Start of INFORMATION PROVIDED

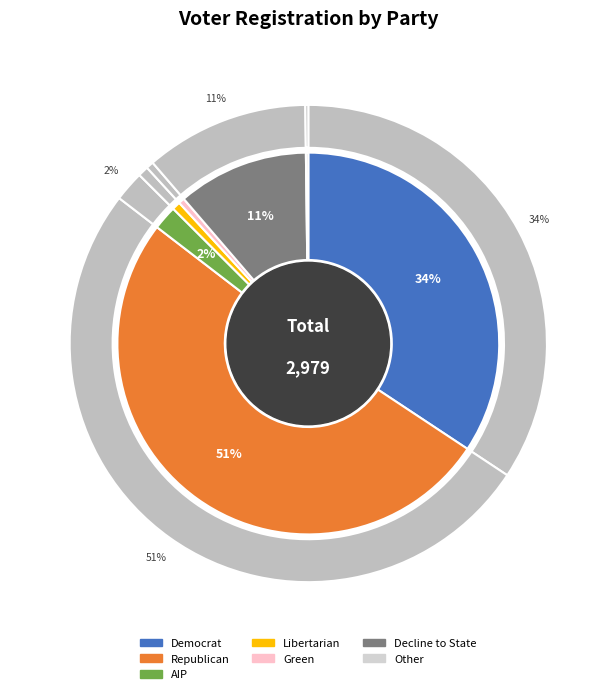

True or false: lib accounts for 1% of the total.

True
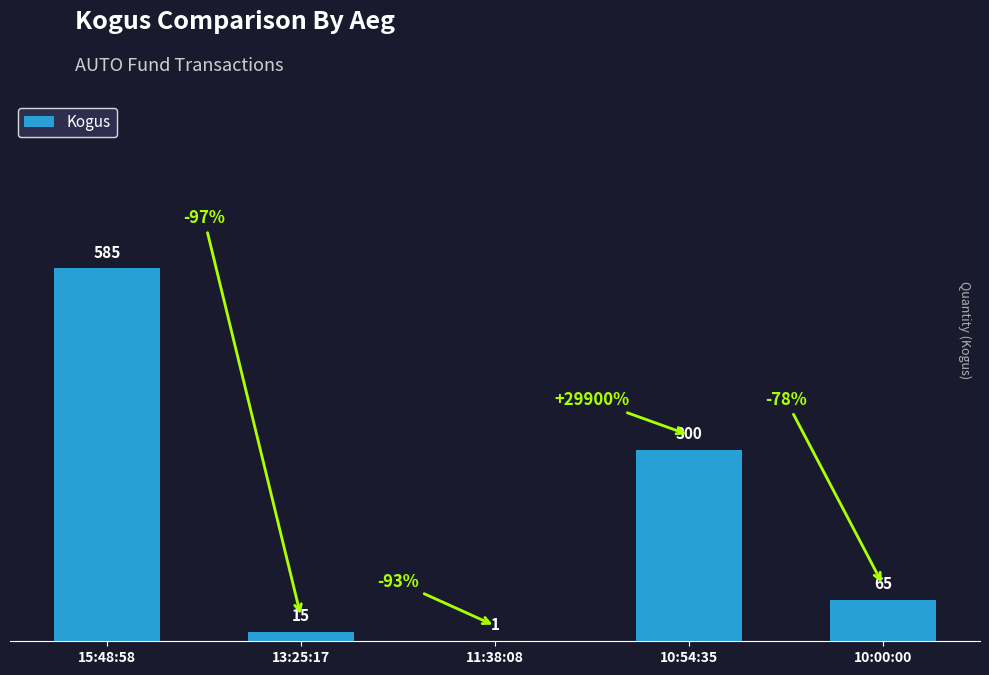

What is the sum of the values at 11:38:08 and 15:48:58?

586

End of INFORMATION PROVIDED
Start of INFORMATION PROVIDED

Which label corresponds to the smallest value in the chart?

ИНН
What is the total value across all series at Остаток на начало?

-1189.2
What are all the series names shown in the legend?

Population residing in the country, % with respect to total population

End of INFORMATION PROVIDED

- _THE TASK_
How many of the lines above contain the string "series"? Reply with the number alone.

- _TASK ANSWER_
2